Originally Posted by
JumpingJack
So I just glanced over your data and have not fully digested it yet, but all the benches you ran are multithreaded. You have not shown anything that explains single threaded performances, rather what you have done is forced a situation where you have 4 available contexts, in one situation 4 threads are scheduled across 2 modules (a sharing situation) and in other case 4 threads spread over 4 modules (a non-shared situation). What you are showing is the performance hit taken when resources in the front end are shared (i.e. cache, TLBs, BTBs, etc etc). The results would be exactly what I would have expected.
What is more interesting about your data is you can now ascertain AMD's claims of 180% or that 1.8 scaling factor of a module vs two distinct cores.
Here is an experiment to do.... repeat this, but with just one application (Fritz Chess) because this app allows you to specify the number of threads spawn.
Do it for 1, 2, 3, and 4 threads.
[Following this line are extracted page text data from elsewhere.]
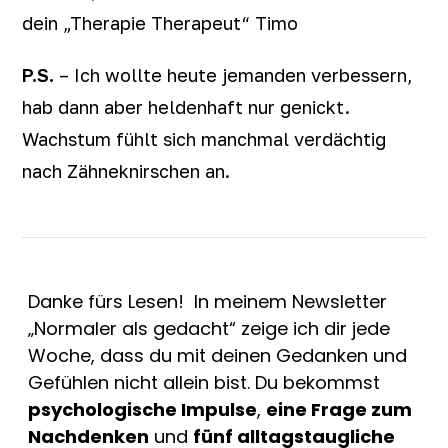
dein „Therapie Therapeut“ Timo
P.S.
– Ich wollte heute jemanden verbessern,
hab dann aber heldenhaft nur genickt.
Wachstum fühlt sich manchmal verdächtig
nach Zähneknirschen an.
Danke fürs Lesen! In meinem Newsletter
„Normaler als gedacht“ zeige ich dir jede
Woche, dass du mit deinen Gedanken und
Gefühlen nicht allein bist. Du bekommst
psychologische Impulse
,
eine Frage zum
Nachdenken
und
fünf alltagstaugliche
Then turn everything on (all modules, clusters, cores what ever you want to call them), and do the same runs for 1, 2, 3, 4, 5, 6, 7 and 8 threads and plot the scaling vs thread for the three different configurations.
You will find that the fritz run for 1 thread will not be different regardless of how you configure the modules, clusters, cores (again, call them whatever you want to call them).